Twin Baghdad car bombs kill 31 people
A pair of car bombs tore through two different Baghdad neighbourhoods yesterday, killing at least 31 people and breaking what has been a period of relative calm since the end of the Muslim holy month of Ramadan.
The blasts were the worst to strike the Iraqi capital since the number of American troops in the country dropped below 50,000 and the US declared a formal end to combat operations.
The violence underlines the challenges Iraqi security forces face trying to stabilise Baghdad as US forces drawdown and Iraq's police and military assume responsibility for protecting the capital.
The deadliest attack took place in north Baghdad's Kazimiyah neighbourhood when a car bomb detonated near a branch office of the National Security Ministry in Adan square, killing at least 21 people and wounding more than 70, police and hospital officials said.
“It was a big explosion and dust and smoke filled my house,” said Abu Shahad, who lives about 200 yards from the blast site. “I went out and saw a big black cloud hanging over the area where the bomb exploded, and I rushed there because I have relatives living there.”
At least 10 people were killed in the other car bombing in western Baghdad's affluent Mansour neighbourhood, said Army Brig Gen Ali Fadhal, who is responsible for the western half of the city. Another 10 people were wounded in the attack.

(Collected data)
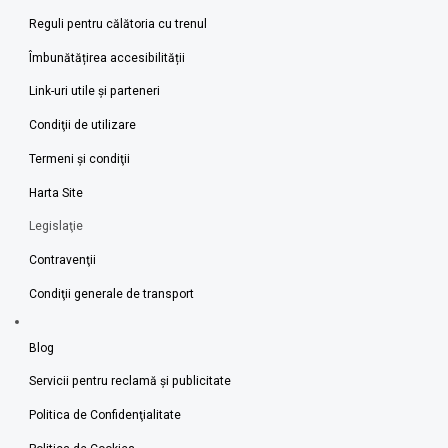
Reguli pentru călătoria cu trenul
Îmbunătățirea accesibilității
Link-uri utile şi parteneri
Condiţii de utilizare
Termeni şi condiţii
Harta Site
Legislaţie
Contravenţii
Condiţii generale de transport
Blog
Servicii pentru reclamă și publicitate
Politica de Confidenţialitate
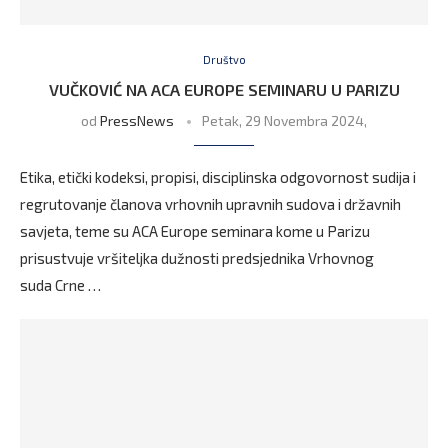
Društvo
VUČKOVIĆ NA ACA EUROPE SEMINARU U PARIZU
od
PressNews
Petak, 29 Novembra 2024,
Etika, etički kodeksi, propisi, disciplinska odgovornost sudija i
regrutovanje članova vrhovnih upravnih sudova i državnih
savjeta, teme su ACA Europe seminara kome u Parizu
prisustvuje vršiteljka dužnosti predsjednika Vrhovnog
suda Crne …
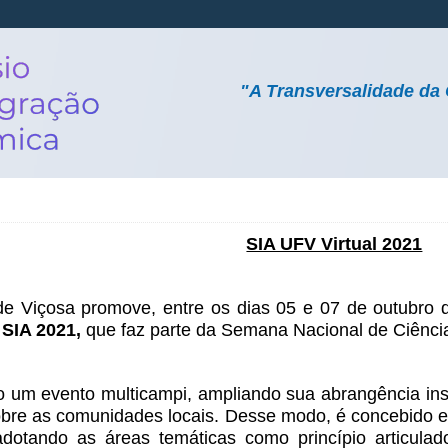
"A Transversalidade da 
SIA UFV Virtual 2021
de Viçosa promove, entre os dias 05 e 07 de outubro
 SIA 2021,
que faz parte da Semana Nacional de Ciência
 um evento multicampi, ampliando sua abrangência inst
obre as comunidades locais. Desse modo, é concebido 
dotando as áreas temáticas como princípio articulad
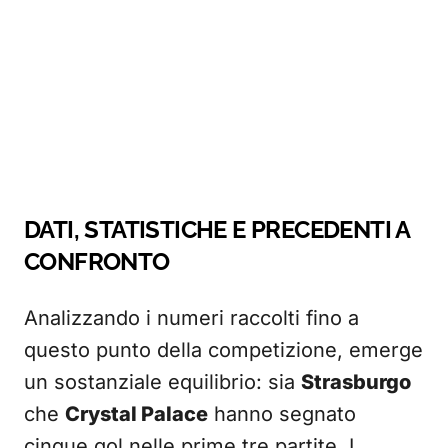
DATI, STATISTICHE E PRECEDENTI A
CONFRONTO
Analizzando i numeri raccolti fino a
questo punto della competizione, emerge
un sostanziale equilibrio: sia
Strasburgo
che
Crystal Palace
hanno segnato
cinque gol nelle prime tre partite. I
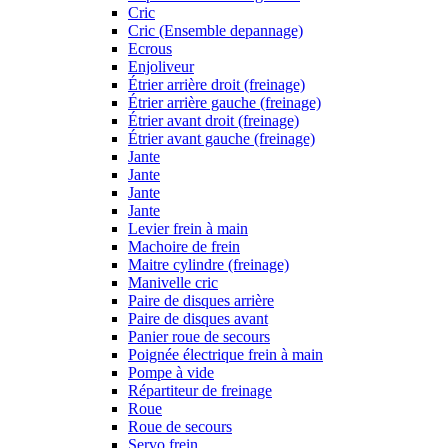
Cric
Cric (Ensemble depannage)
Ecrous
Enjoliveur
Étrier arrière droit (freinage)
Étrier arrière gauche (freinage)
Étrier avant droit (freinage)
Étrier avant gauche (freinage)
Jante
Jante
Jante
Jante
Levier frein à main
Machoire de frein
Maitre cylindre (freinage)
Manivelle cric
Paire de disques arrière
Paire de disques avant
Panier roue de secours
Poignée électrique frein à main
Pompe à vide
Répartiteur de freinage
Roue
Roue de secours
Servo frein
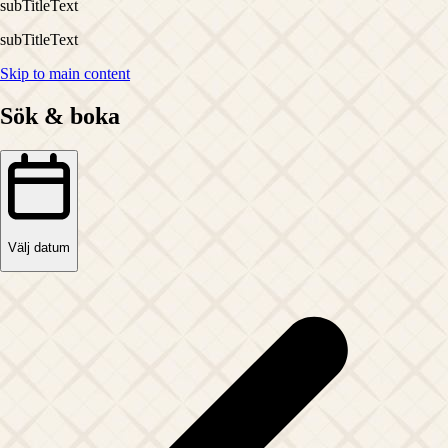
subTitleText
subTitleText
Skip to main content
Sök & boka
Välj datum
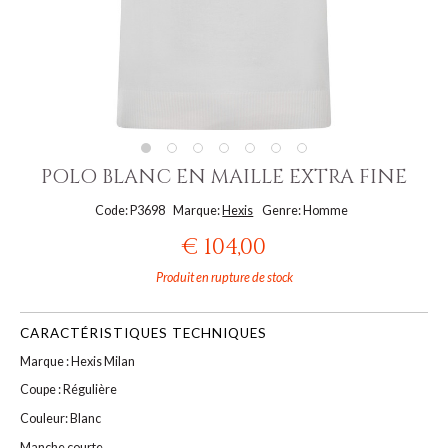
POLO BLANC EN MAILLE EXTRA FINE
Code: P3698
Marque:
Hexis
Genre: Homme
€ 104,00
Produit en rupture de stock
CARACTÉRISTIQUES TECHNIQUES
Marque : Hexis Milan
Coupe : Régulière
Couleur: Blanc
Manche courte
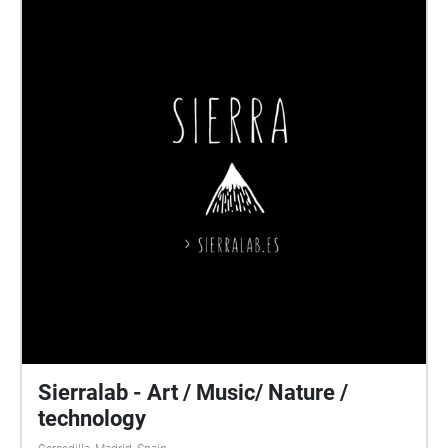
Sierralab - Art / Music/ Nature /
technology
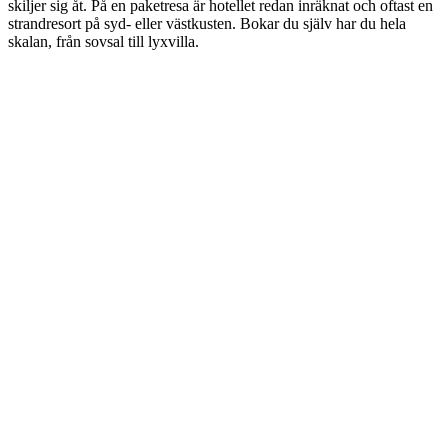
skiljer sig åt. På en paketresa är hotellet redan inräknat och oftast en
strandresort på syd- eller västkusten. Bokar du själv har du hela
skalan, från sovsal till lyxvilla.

...

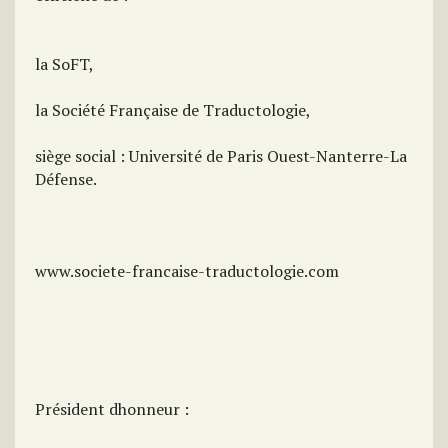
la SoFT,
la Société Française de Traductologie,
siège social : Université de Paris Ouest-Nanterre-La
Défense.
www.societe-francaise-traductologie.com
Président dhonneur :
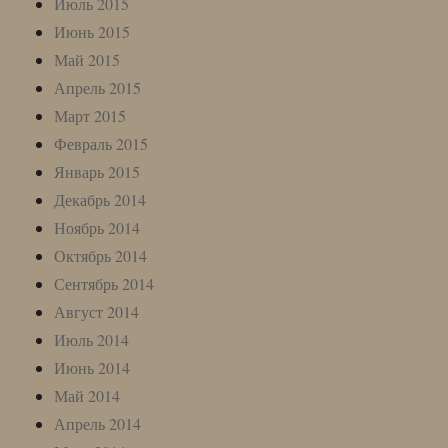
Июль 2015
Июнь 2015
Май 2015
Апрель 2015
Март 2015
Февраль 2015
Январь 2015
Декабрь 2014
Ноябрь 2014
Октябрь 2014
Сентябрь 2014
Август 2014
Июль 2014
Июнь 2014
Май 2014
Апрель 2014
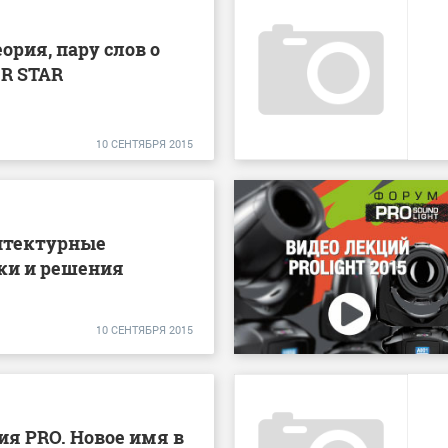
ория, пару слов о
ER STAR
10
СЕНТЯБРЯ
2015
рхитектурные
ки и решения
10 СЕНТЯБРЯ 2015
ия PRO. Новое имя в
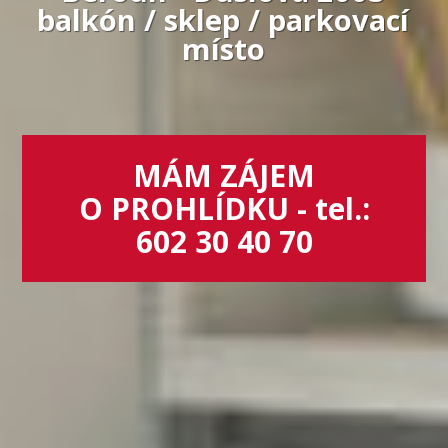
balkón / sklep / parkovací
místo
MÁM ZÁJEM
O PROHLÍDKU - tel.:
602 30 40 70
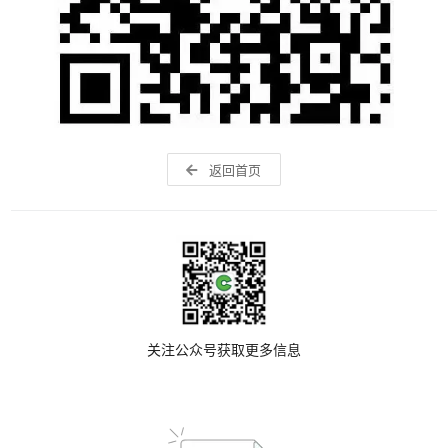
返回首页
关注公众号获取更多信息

● Instructions to follow
Reproduce word for word the stretch of the Baghdad car bombs article from "At least 10" through "in the attack.".

● Result below
At least 10 people were killed in the other car bombing in western Baghdad's affluent Mansour neighbourhood, said Army Brig Gen Ali Fadhal, who is responsible for the western half of the city. Another 10 people were wounded in the attack.